Page text
W3C home > Mailing lists > Public > public-usable-authentication@w3.org > February 2008

Re: Public-Key authentication for websites

From: Johnathan Nightingale <johnath@mozilla.com>
Date: Fri, 15 Feb 2008 10:41:56 -0500
Cc: public-usable-authentication@w3.org
Message-Id: <80AE1C70-30FA-407B-B383-D41779D735BD@mozilla.com>
To: Christoph Hack <c.hack@gmx.at>

I'm not sure if this is the right list (nor how precisely, for that  
matter, I got onto this list :) but how does your idea differ from  
just using client certs?  Yes, that potentially means the format of  
your GPG key might not be directly compatible, but there is pretty  
widespread use of, for instance, government-issued non-repudiation  
keys for e-government stuff.

As far as I know, though I haven't looked in detail, most modern  
browsers allow sites to store client certs, and to request client  
certificates as part of the TLS handshake.

Or am I totally missing your point?

Johnathan


On 14-Feb-08, at 7:00 PM, Christoph Hack wrote:

>
> Hiho everybody,
>
> today Public Keys are very popular and most Internet applications
> support GPG-Keys (e.g. lots of Mail readers and Jabber). Those public
> keys are much more secure and the user doesn't have transmit his
> password and remember it.
>
> But up to now, there aren't any Web Browsers which support a way to
> ask the user to sign something with his personal GPG Key. (please tell
> me if I'm wrong). But I think if somebody could write a RFC or  
> something
> similar for that, there might be a chance of getting this feature into
> some full-featured browsers :)
>
> Use Case:
> A use case for that could be the authentication handling for a web  
> site.
> The websites must provide an (optional) way for the user to attach his
> public keys to his profile and when the user wants to log-in, it's
> enough if he is able to decrypt or sign a specific message.

Work item A
In the mailing-list post about public-key authentication for websites, list the header field names that come before the message body, in their order of appearance.
Work item B
Write the next part of the mailing-list post about public-key authentication for websites, starting after its last sentence.

Items listed in a dataset

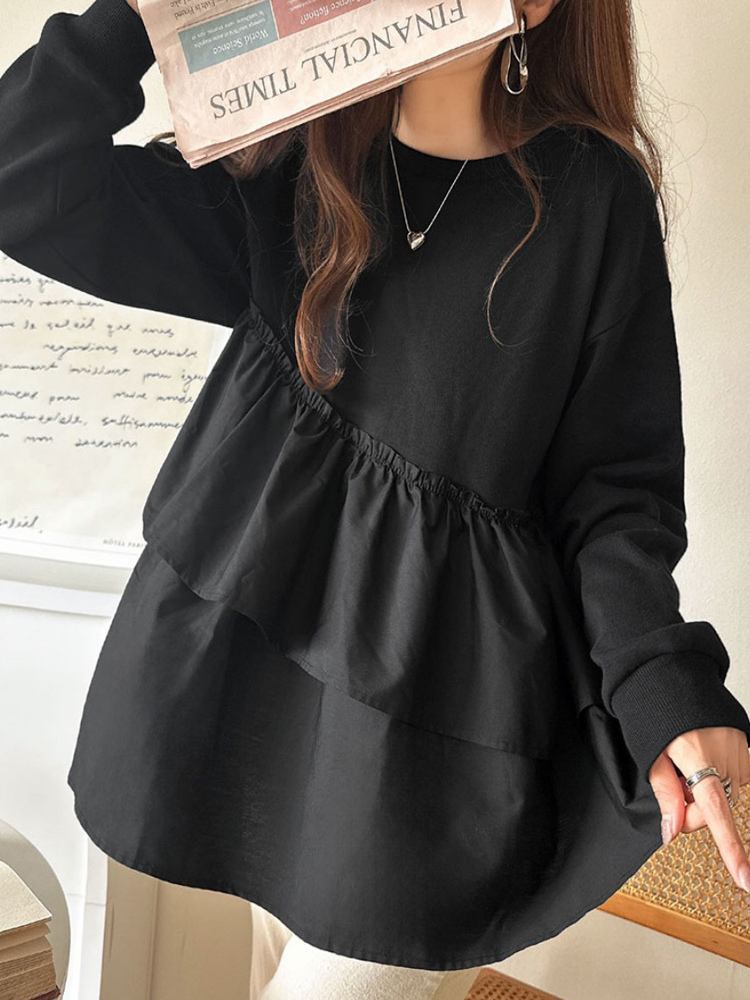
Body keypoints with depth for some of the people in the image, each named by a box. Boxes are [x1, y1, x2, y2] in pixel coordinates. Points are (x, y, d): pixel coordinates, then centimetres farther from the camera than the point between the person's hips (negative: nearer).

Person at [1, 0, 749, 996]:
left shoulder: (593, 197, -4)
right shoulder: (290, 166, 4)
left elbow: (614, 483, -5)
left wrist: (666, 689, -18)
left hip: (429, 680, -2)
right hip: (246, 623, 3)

---

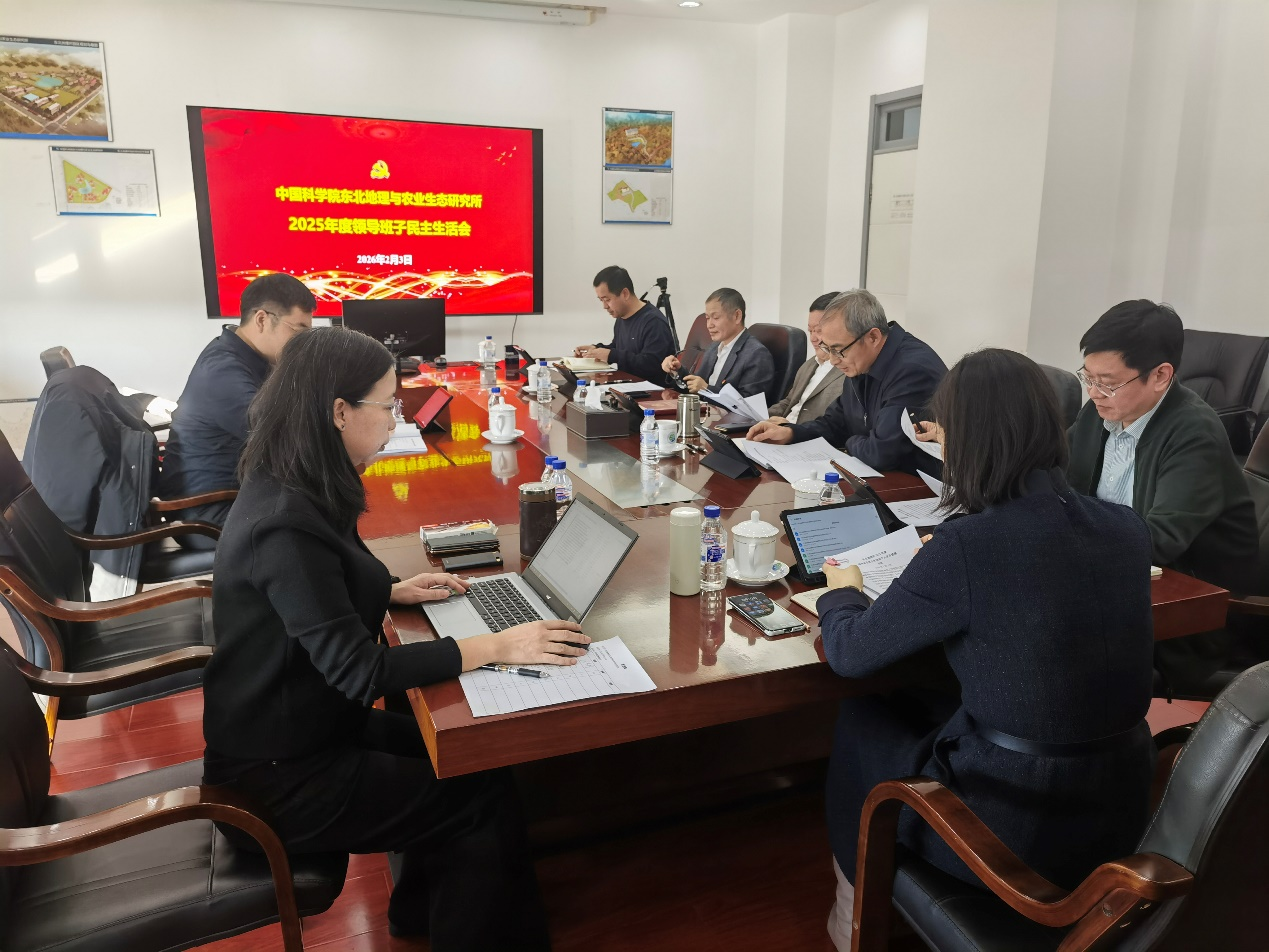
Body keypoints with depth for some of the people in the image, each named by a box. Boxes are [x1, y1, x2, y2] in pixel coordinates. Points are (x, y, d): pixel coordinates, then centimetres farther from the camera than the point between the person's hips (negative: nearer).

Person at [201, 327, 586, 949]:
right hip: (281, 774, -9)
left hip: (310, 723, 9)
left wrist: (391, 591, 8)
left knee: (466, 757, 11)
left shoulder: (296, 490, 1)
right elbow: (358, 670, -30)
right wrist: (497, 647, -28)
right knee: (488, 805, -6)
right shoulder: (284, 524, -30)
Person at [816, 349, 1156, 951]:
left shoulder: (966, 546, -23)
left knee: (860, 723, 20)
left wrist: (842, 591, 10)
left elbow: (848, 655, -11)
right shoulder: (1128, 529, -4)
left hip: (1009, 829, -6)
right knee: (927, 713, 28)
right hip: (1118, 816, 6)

Exercise answer A
From, Date, Cc, Message-Id, To

Exercise answer B
>
> Benefits:
> - the user must not remember different passwords
> - it's probably much more secure than other password handling methods
> - websites could use this as an alternative authentication method
> - Bruce Force attacks against hashes in big databases (like recently  
> on
>   phpbb, woltlab, smf) aren't possible any more
> - and yes, I know that this idea is similar to OpenID, but it doesn't
>   require any additional services
>
> Problems:
> You can't use static messages for signing or decrypting, because then
> there is a high risk that somebody might collect and use the
> authentication information again. On the other side, completely  
> dynamic
> keys allow the server to get any messages signed by the user, probably
> with content the user don't want to sign. So there must be a well
> defined format (for example a tuple including a general header to
> describe the context, a domain and a secret (session)-key)...
>
> So, I am very interested in your opinion now. Do you think there is a
> way to get a feature like that? Or is this idea just a crap?
>
> Regards,
> Christoph Hack
>
>
> PS: I hope this is the right ML to share this idea, if not please
> redirect to the right one...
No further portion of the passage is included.